Has it really been ten years since the Gonski report? That’s a good amount of time for the changes suggested to flow through to the education sector, but they don’t seem to have.
Most of the areas that the report identified as being problematic persist and the result is many Australian kids aren’t getting the kind of education that allows them to thrive.
Commentator and author Tom Greenwell says, “Despite all the optimism generated by the Gonski Report, the problems of Australian education have only worsened since the review was commissioned. International tests show that young Australians are getting less and less out of the education we are providing them.
“This shows up in international comparisons, with PISA tests showing that Australian students are, on average, about a year of learning behind where they were at the start of this century. The gap between the achievers and strugglers is growing. On average, kids from the poorest quarter of the population are three years of learning behind children in the top quarter.
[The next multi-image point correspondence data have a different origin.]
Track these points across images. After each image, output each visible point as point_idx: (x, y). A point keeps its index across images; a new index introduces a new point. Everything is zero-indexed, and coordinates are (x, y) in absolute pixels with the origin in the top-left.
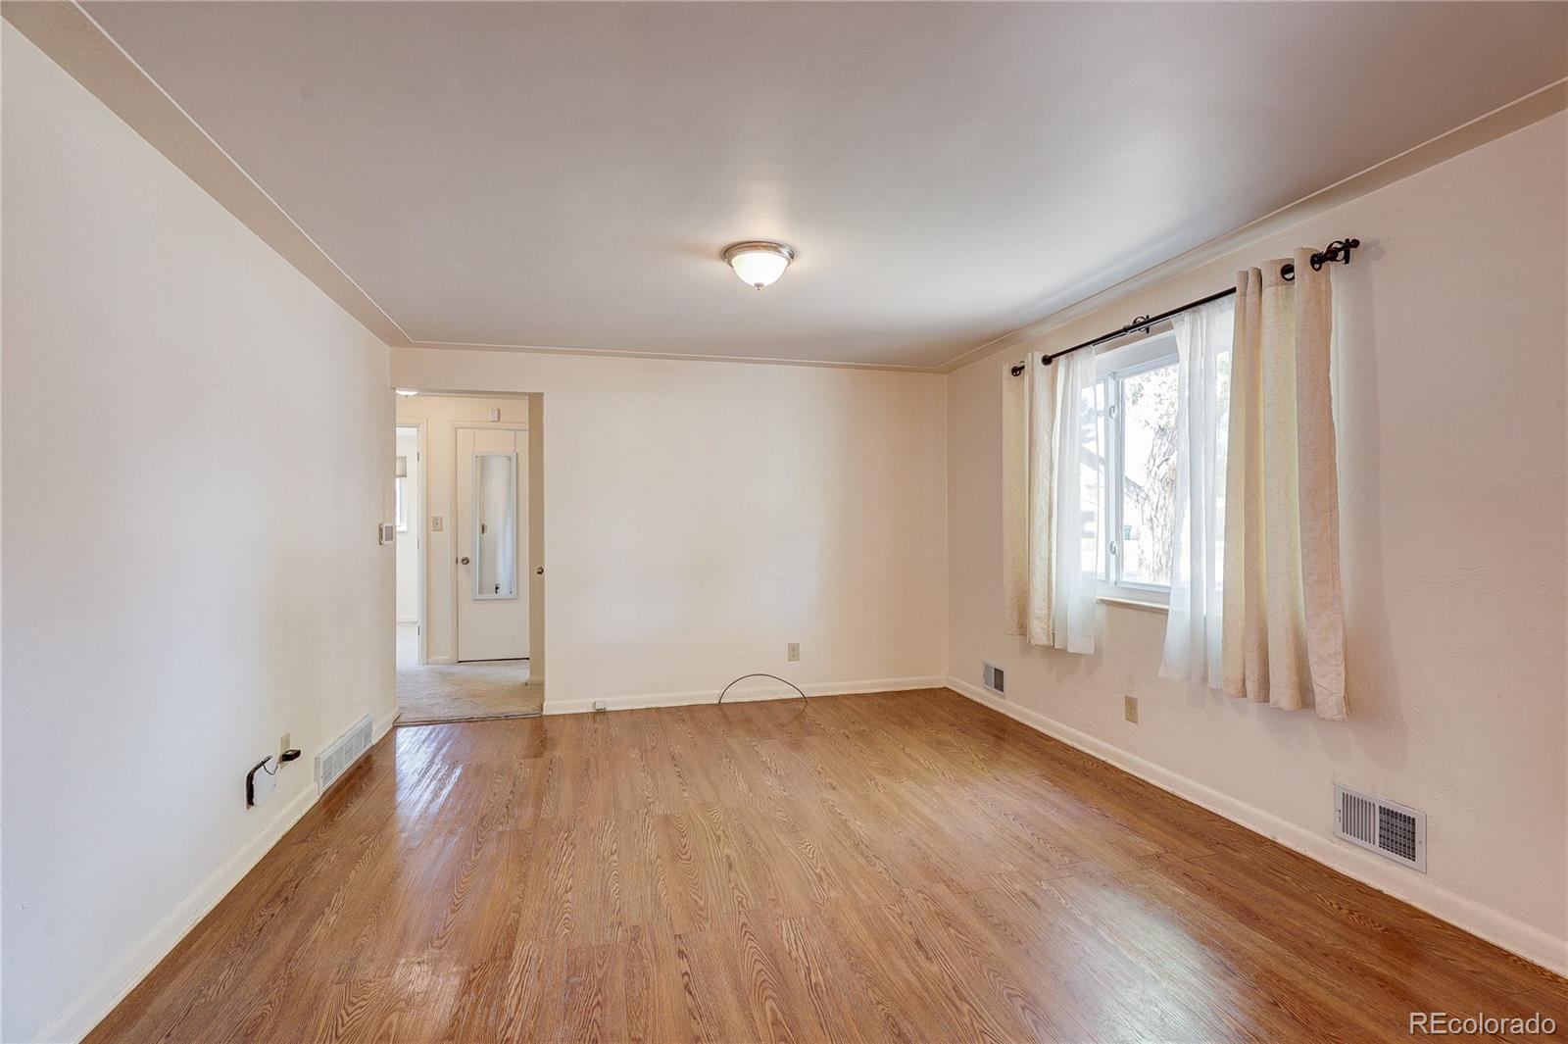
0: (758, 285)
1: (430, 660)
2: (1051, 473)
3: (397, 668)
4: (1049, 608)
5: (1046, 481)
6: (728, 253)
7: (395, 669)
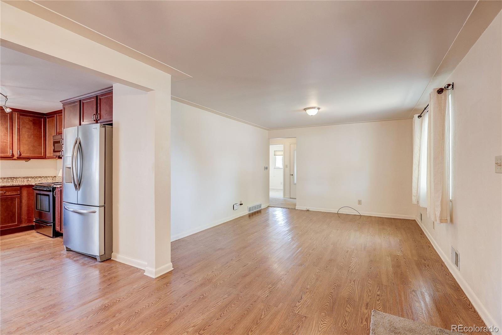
0: (312, 116)
1: (285, 197)
2: (420, 152)
3: (270, 197)
4: (417, 193)
5: (418, 154)
6: (305, 109)
7: (269, 197)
“The Gonski review estimated that a million young people were leaving school each year without the basic skills they needed to succeed in life. Since then, the situation has only worsened. That is unacceptable – and it affects us all. Even in narrow economic terms, the cost of this failure far exceeds the price of investing in success.”
In many ways Gonski was destined to fail, there were far too many fingers in the pie, too many vested interests and too much complicating the roll out of a cohesive education system.
Greenwell says there are, “Essentially two big problems. Firstly, and as often stated, the Review was undermined by political compromises, powerful influencers, and sabotage. Hence the money didn’t sufficiently address student need. But secondly, the review fell well short of solving big structural problems, not least Australia’s unlevel playing field of schools, a mixed public/private system with schools having different rules, operation and especially obligations.
“Gonski said that to improve results we have to fund schools according to need. But the opposite has happened. Funding has increased five times faster to private schools than it has to public schools. And results have continued to decline.
“The schools that the Gonski reviewers visited a decade ago provide ample illustration. In places like Innisfail, south of Cairns, and in Alice Springs, Gonski and his colleagues visited extremely disadvantaged public schools where most of the students were Indigenous. These were the kind of schools that the funding review was meant to help. But in the first years following the Gonski review per student funding at these schools was actually cut. At the same time, exclusive private schools visited by the Gonski panel, like Geelong Grammar and SCEGGS Darlinghurst, have continued to receive handsome funding increases.”
The Gonski panel visited non-government schools, from Bendigo to Perth, that actually received more taxpayer funding alone than nearby public schools. In the ten years since, this situation has only worsened. Private schools are receiving thousands of dollars more taxpayer funding per student than nearby public schools which serve more disadvantaged children.
Then there is a second problem. The Gonski report demonstrated that a young person’s experience at school is profoundly impacted by the children who sit beside them in class and the kids they share the playground with.
“The trouble with grouping a lot of disadvantaged kids together is that the teacher has less time to give each student the individual attention they need, it becomes harder to generate high expectations and offer a diverse academic curriculum, and lessons are more likely to be sunk by disruptive behaviour. It also makes it that much more difficult to recruit and retain teachers.
“Unfortunately, Gonski wasn’t able to join the dots and offer a solution to this problem. In fact, the Gonski review endorsed the policy settings that produce concentrations of disadvantage in our schools – or make them worse. Taxpayer-fuelled resource advantages help some schools attract high-performing students, while unregulated enrolment practices and ever-increasing fees effectively exclude children from disadvantaged backgrounds.”
Today Australia has the equal fourth most segregated school system in the OECD. Social disadvantage is more concentrated in Australia’s schools than it is in countries like Russia and Tunisia. This is having a hugely damaging effect on what many young Australians get out of school.
So why is it that we are we holding onto a stratified, multi-system model?
“Since the 1960s fixing it has simply become too hard, too controversial and opposed by those who benefit most. Essentially it’s something that we drifted into, in contrast to many other countries. When state aid to private schools was introduced there was no agreement about public obligations and accountabilities to go along with public funding. And when private school parents still had to pay fees they expected their children’s schools would have advantages that others didn’t – paying for a service carries with it the promise of receiving something in return.
“They certainly weren’t going to accept losing any public funding. And so every attempt to introduce needs-based funding has been stymied by the insistence from their lobby groups that no school will lose a dollar. Needs-based funding was first proposed in 1973 by the Karmel report commissioned by the Whitlam Government. But then, as now, it was sunk by the demand that no school could lose a dollar,” says Greenwell.
And so Australia has been left with a unique hybrid system of taxpayer funded schools: some schools have an abundance of resources, others struggle to get by; some schools are open to all-comers, others are selective; some are free, others can charge fees.
“We take it for granted that our schools will operate on an unlevel playing field. Some obviously benefit from such a system, but the impact on the disadvantaged and Australia’s overall levels of student achievement has worsened.”